Enucleation is the procedure of choice for the treatment of liver hemangioma. Most surgeons have advocated enucleation since it was first described in 1988. Enucleation is safer, quicker, and is associated with less morbidity than partial hepatectomy. However, massive blood loss remains a problem for large hemangiomas of more than 10 cm in diameter and for centrally located liver hemangiomas [5, 12, 13]. The present study analyzed the surgical outcomes of 115 patients who underwent enucleation of liver hemangiomas under intermittent Pringle maneuver with or without continuous occlusion of the hepatic artery proper. Our results showed that enucleation with continuous occlusion of the hepatic artery had the advantage of significant reduction of intraoperative blood loss, and its safety was verified by this study.

Resection of a hepatic hemangioma was first reported by Hermann Pfannenstiel in 1898, and surgery remains the only consistently effective method of treatment [6]. In 1988, Alper et al. described a new technique of enucleation of hemangiomas by dissecting in a fibrous cleavage plane between the capsule of the hemangioma and surrounding normal liver tissue [14]. Enucleation can be performed for any size of hemangioma, and it has the advantage of not removing any liver parenchyma [1518]. Nevertheless, massive blood loss remained a main problem. Data from Blumgart’s team showed the median blood loss for enucleation for 11 lesions in 10 patients was 800 ml, which compared favorably with that the findings reported by Schwartz (1,750 ml) [6] and Starzl et al. (1,680 ml) [5]. There are three reports on the use of transarterial embolization (TAE) of the feeding artery to treat giant hemangioma prior to surgical resection. The idea was to decrease the size of the hemangioma by blocking its arterial supply which facilitated subsequent mobilization of the liver, and consequently decreased intraoperative hemorrhage [810]. Our experience showed that giant hemangioma shrank rapidly in size within several minutes of occlusion of the hepatic artery. This resulted in an increase in space in the abdominal cavity and facilitated the operation. Also, there was a decrease in blood loss from the hemangioma during enucleation. To occlude the entire arterial blood supply to the liver and to the giant hemangioma, anomalies of the hepatic artery originating from the left gastric artery or the superior mesenteric artery should be sought.

Baer et al. reported ligating a branch of the hepatic artery before enucleation of liver hemangiomas to reduce blood loss. For a major lesion of the right or left liver, ligation of the corresponding right or left hepatic artery was advocated. For lesions of the quadrate lobe, they used a more selective dissection to control the relevant vessels within the umbilical fissure [5]. In their report, the median blood loss for enucleation of 11 lesions in 10 patients was 800 ml, but an intraoperative blood loss of 3,000 ml was reported in two patients.

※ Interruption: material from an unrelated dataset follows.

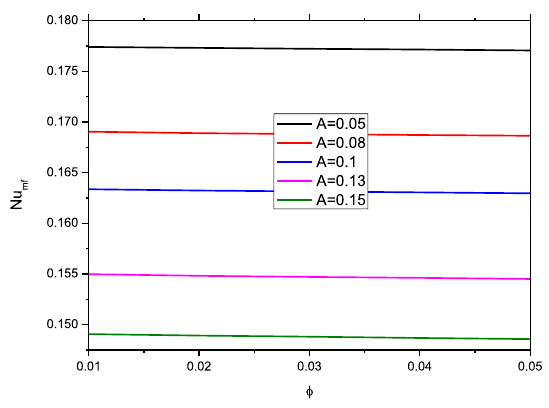
Fig. 19 Wave amplitude parameter profiles of the fluid average Nusselt number for TiO –Cu/water hybrid nanofluid at Ha = 10 , 2 Q = 1 , Da = 10 – 3 , Ri = 1 , Gr = 1 , H * = 10 , R = 0 . 5 , ε = 0 . 5 , γ = 0 . 5 , Φ = π/ 3 , c d λ = , α = , ϕ = ϕ = ϕ / 2 , ϕ = 0 . Cu TiO 2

In addition, hepatic artery ligation can result in biliary ischemia and stricture.

The main concern over combining the Pringle maneuver with continuous occlusion of hepatic artery proper during enucleation of hemangioma is whether there is an increase in ischemic complications, especially when the occlusion is required for a long time. Our data show that there was no significant difference in the liver function tests perioperatively between two groups. The levels of postoperative serum AST and alanine transaminase (ALT) indicated liver damage caused by ischemia and reperfusion injury was mild.

To the best of our knowledge, this is the first report on using this technique for enucleation of liver hemangioma [1923]. Our results show this technique to be safe, and it significantly reduced intraoperative blood loss. We now routinely use this technique for enucleation of liver hemangiomas.